## Exercise brief:
Once the line with "right ear: (80, 51)" is found, write it out along with every line after it, exactly, up to the last line of the entries below. Exclude pictures.

Extracted data: Begin

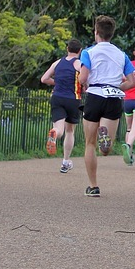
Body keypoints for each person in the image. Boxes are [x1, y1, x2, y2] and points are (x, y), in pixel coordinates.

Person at [77, 15, 135, 198]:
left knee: (90, 143)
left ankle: (93, 186)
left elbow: (83, 78)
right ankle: (105, 137)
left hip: (95, 95)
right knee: (106, 150)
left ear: (96, 32)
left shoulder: (88, 52)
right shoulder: (122, 55)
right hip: (113, 97)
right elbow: (132, 82)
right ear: (112, 34)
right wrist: (117, 86)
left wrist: (82, 78)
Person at [40, 39, 83, 173]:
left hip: (57, 97)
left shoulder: (57, 63)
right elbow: (84, 79)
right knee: (70, 131)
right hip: (73, 98)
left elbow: (44, 79)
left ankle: (54, 133)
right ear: (80, 51)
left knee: (59, 128)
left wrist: (57, 82)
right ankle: (65, 161)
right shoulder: (78, 64)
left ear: (67, 49)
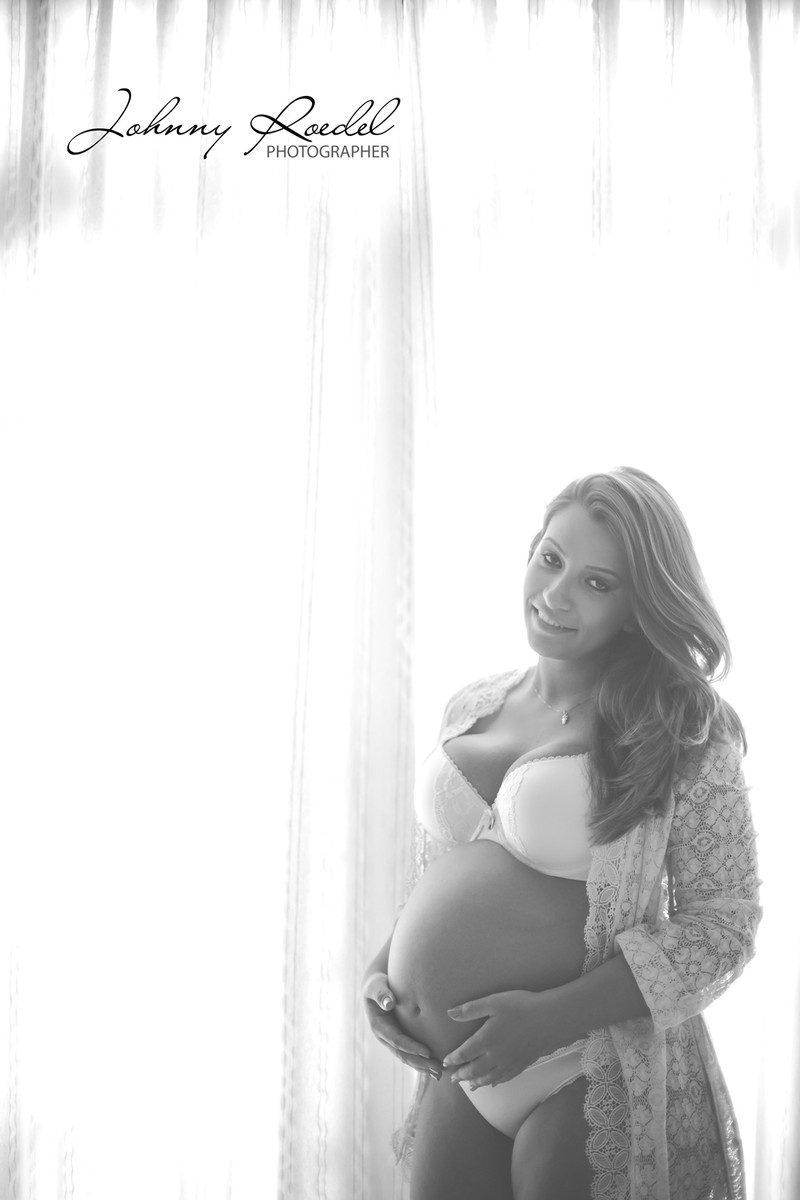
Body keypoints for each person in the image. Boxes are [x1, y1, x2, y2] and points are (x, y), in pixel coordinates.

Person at [362, 467, 761, 1200]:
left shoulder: (680, 728)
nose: (555, 594)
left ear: (638, 607)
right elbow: (446, 871)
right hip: (462, 1073)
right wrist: (385, 970)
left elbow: (722, 928)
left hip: (585, 1063)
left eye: (596, 583)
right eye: (550, 559)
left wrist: (549, 1020)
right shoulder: (474, 703)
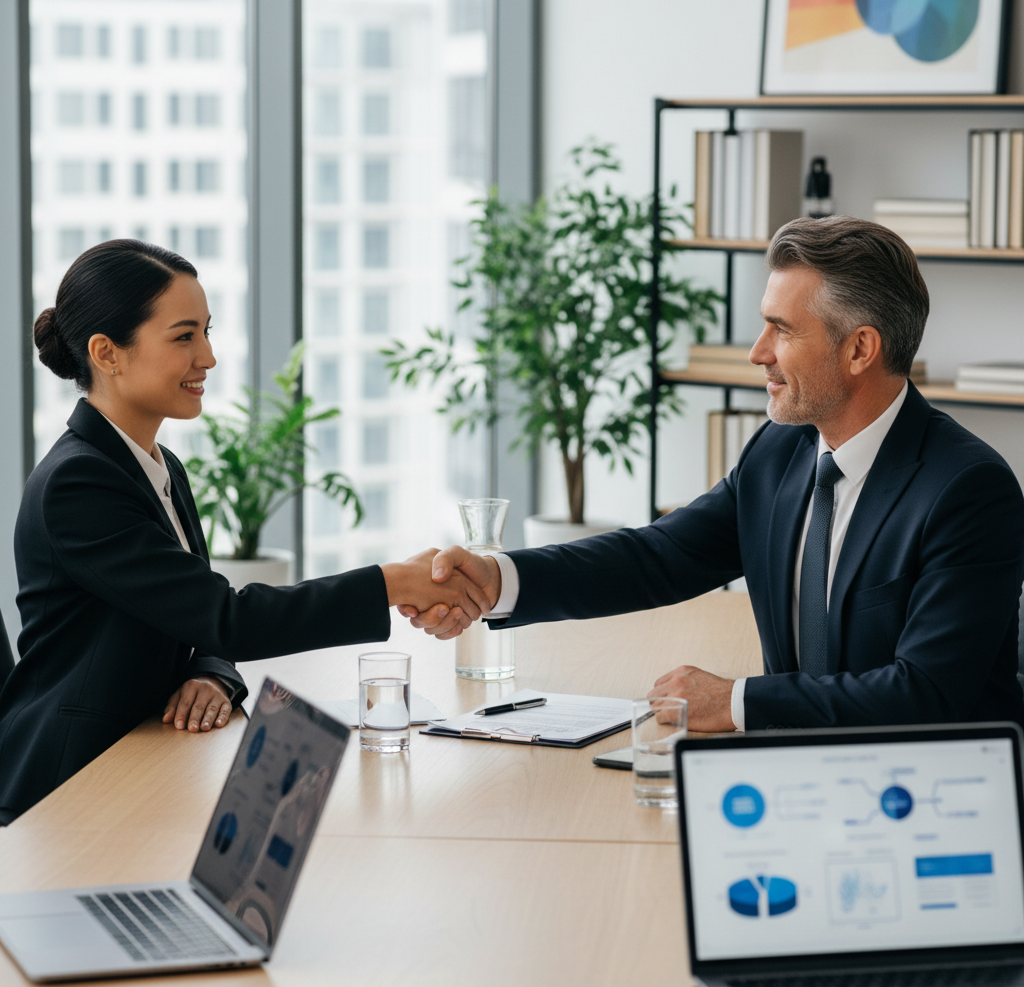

Extracted data: End

## Problem solution:
right ear: (80, 51)
left knee: (59, 128)
left wrist: (57, 82)
right ankle: (65, 161)
right shoulder: (78, 64)
left ear: (67, 49)
Body keypoints for each person in the image. Boxes are [x1, y1, x2, y2] and points are (x, y), in pixel coordinates.

Person at [362, 467, 761, 1200]:
left shoulder: (680, 728)
nose: (555, 594)
left ear: (638, 607)
right elbow: (446, 871)
right hip: (462, 1073)
right wrist: (385, 970)
left elbow: (722, 928)
left hip: (585, 1063)
left eye: (596, 583)
right eye: (550, 559)
left wrist: (549, 1020)
right shoulder: (474, 703)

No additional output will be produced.